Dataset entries
::::
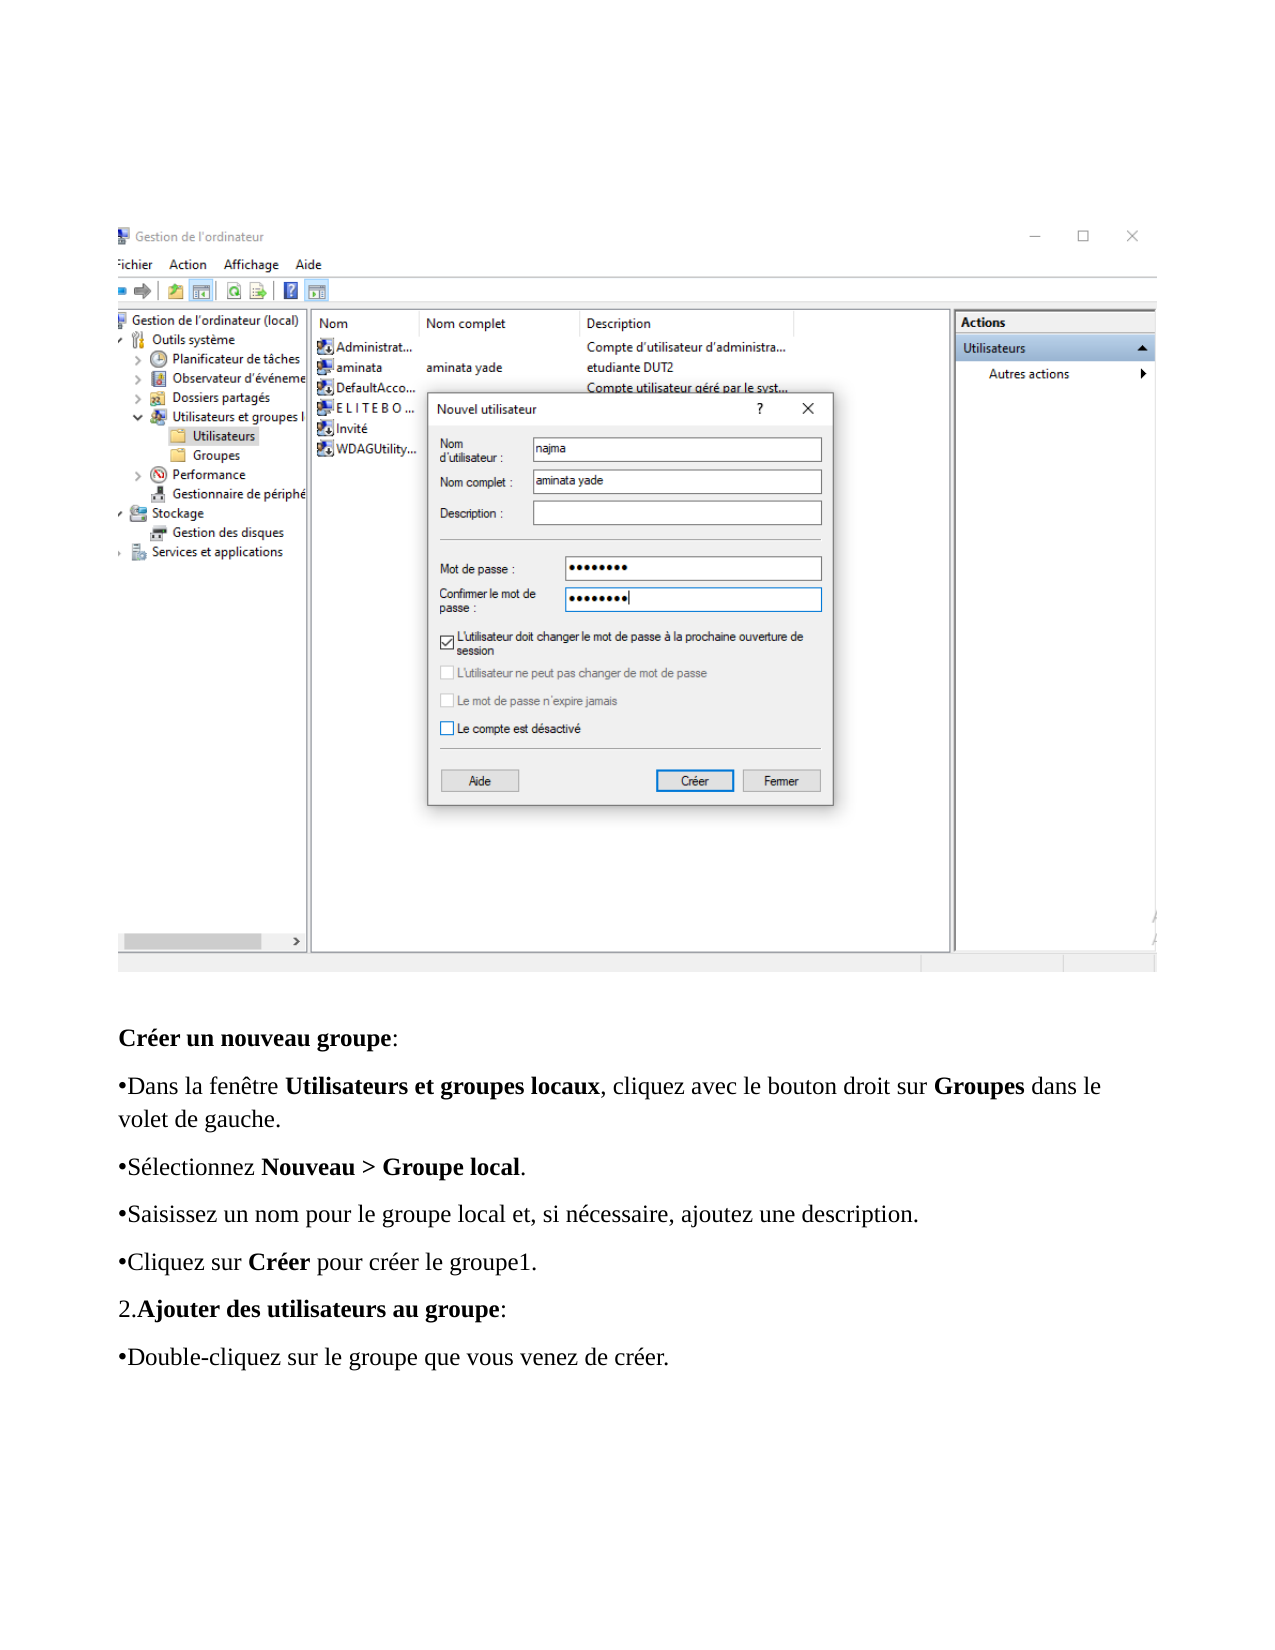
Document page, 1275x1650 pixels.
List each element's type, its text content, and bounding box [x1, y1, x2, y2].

picture [118, 222, 1157, 972]
list Double-cliquez sur le groupe que vous venez de créer. [118, 1342, 1157, 1371]
list Dans la fenêtre Utilisateurs et groupes locaux, cliquez avec le bouton droit sur Groupes dans le volet de gauche. [118, 1071, 1157, 1133]
list Sélectionnez Nouveau > Groupe local. [118, 1152, 1157, 1181]
list Ajouter des utilisateurs au groupe: [118, 1294, 1157, 1323]
text Créer un nouveau groupe: [118, 1023, 1157, 1052]
list Saisissez un nom pour le groupe local et, si nécessaire, ajoutez une description. [118, 1199, 1157, 1228]
list Cliquez sur Créer pour créer le groupe1. [118, 1247, 1157, 1276]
::::
Your task:
Can you output the lines above as a JSON list of strings, one string per line, skipping blank lines and leaving out the pictures?

Completed task:
[
  "Document page, 1275x1650 pixels.",
  "List each element's type, its text content, and bounding box [x1, y1, x2, y2].",
  "picture [118, 222, 1157, 972]",
  "list Double-cliquez sur le groupe que vous venez de créer. [118, 1342, 1157, 1371]",
  "list Dans la fenêtre Utilisateurs et groupes locaux, cliquez avec le bouton droit sur Groupes dans le volet de gauche. [118, 1071, 1157, 1133]",
  "list Sélectionnez Nouveau > Groupe local. [118, 1152, 1157, 1181]",
  "list Ajouter des utilisateurs au groupe: [118, 1294, 1157, 1323]",
  "text Créer un nouveau groupe: [118, 1023, 1157, 1052]",
  "list Saisissez un nom pour le groupe local et, si nécessaire, ajoutez une description. [118, 1199, 1157, 1228]",
  "list Cliquez sur Créer pour créer le groupe1. [118, 1247, 1157, 1276]"
]